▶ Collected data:
■ ■ ■
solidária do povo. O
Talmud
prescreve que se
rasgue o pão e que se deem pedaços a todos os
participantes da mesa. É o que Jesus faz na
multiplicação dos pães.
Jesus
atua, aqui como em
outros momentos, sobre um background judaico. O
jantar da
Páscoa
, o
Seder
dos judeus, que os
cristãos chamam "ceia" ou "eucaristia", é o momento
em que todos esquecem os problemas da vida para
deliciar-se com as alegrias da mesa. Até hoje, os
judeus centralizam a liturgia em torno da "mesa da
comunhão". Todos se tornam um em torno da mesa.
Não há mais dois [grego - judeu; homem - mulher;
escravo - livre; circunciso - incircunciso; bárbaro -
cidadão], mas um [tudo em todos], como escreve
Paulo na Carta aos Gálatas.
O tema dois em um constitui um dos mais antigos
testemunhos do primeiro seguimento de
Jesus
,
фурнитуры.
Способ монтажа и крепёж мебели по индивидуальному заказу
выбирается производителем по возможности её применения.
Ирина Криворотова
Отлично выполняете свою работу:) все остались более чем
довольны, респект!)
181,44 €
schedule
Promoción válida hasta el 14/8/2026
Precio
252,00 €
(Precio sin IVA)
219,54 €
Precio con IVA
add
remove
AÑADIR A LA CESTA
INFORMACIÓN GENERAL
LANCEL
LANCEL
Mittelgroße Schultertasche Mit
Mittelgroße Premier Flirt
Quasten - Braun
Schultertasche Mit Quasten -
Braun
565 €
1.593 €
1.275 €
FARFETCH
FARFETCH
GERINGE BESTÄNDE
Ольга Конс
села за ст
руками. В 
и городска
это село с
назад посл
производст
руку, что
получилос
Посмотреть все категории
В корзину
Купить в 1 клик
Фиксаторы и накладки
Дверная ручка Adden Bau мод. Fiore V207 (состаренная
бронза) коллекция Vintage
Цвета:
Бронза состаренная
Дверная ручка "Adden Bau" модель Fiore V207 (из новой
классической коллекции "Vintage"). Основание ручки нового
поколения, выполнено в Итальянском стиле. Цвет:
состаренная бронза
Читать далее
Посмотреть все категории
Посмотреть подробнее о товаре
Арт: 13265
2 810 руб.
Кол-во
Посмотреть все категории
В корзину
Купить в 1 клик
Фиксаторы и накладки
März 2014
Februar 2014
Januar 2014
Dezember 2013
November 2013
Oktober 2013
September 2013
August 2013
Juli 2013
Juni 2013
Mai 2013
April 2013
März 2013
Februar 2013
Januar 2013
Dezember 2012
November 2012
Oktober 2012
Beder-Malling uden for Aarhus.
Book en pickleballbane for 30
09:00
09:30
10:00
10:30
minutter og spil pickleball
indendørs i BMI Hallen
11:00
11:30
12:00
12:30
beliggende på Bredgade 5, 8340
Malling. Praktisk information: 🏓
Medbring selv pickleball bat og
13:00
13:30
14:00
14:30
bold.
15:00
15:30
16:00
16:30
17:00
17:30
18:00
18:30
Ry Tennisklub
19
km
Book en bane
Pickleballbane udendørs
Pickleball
■ ■ ■
▶ WHAT IS NEEDED: Please change every "Посмотреть все категории" in the entries above to "Смотреть все категории" and leave all other lines as they are.

▶ TASK RESPONSE:
solidária do povo. O
Talmud
prescreve que se
rasgue o pão e que se deem pedaços a todos os
participantes da mesa. É o que Jesus faz na
multiplicação dos pães.
Jesus
atua, aqui como em
outros momentos, sobre um background judaico. O
jantar da
Páscoa
, o
Seder
dos judeus, que os
cristãos chamam "ceia" ou "eucaristia", é o momento
em que todos esquecem os problemas da vida para
deliciar-se com as alegrias da mesa. Até hoje, os
judeus centralizam a liturgia em torno da "mesa da
comunhão". Todos se tornam um em torno da mesa.
Não há mais dois [grego - judeu; homem - mulher;
escravo - livre; circunciso - incircunciso; bárbaro -
cidadão], mas um [tudo em todos], como escreve
Paulo na Carta aos Gálatas.
O tema dois em um constitui um dos mais antigos
testemunhos do primeiro seguimento de
Jesus
,
фурнитуры.
Способ монтажа и крепёж мебели по индивидуальному заказу
выбирается производителем по возможности её применения.
Ирина Криворотова
Отлично выполняете свою работу:) все остались более чем
довольны, респект!)
181,44 €
schedule
Promoción válida hasta el 14/8/2026
Precio
252,00 €
(Precio sin IVA)
219,54 €
Precio con IVA
add
remove
AÑADIR A LA CESTA
INFORMACIÓN GENERAL
LANCEL
LANCEL
Mittelgroße Schultertasche Mit
Mittelgroße Premier Flirt
Quasten - Braun
Schultertasche Mit Quasten -
Braun
565 €
1.593 €
1.275 €
FARFETCH
FARFETCH
GERINGE BESTÄNDE
Ольга Конс
села за ст
руками. В 
и городска
это село с
назад посл
производст
руку, что
получилос
Смотреть все категории
В корзину
Купить в 1 клик
Фиксаторы и накладки
Дверная ручка Adden Bau мод. Fiore V207 (состаренная
бронза) коллекция Vintage
Цвета:
Бронза состаренная
Дверная ручка "Adden Bau" модель Fiore V207 (из новой
классической коллекции "Vintage"). Основание ручки нового
поколения, выполнено в Итальянском стиле. Цвет:
состаренная бронза
Читать далее
Смотреть все категории
Посмотреть подробнее о товаре
Арт: 13265
2 810 руб.
Кол-во
Смотреть все категории
В корзину
Купить в 1 клик
Фиксаторы и накладки
März 2014
Februar 2014
Januar 2014
Dezember 2013
November 2013
Oktober 2013
September 2013
August 2013
Juli 2013
Juni 2013
Mai 2013
April 2013
März 2013
Februar 2013
Januar 2013
Dezember 2012
November 2012
Oktober 2012
Beder-Malling uden for Aarhus.
Book en pickleballbane for 30
09:00
09:30
10:00
10:30
minutter og spil pickleball
indendørs i BMI Hallen
11:00
11:30
12:00
12:30
beliggende på Bredgade 5, 8340
Malling. Praktisk information: 🏓
Medbring selv pickleball bat og
13:00
13:30
14:00
14:30
bold.
15:00
15:30
16:00
16:30
17:00
17:30
18:00
18:30
Ry Tennisklub
19
km
Book en bane
Pickleballbane udendørs
Pickleball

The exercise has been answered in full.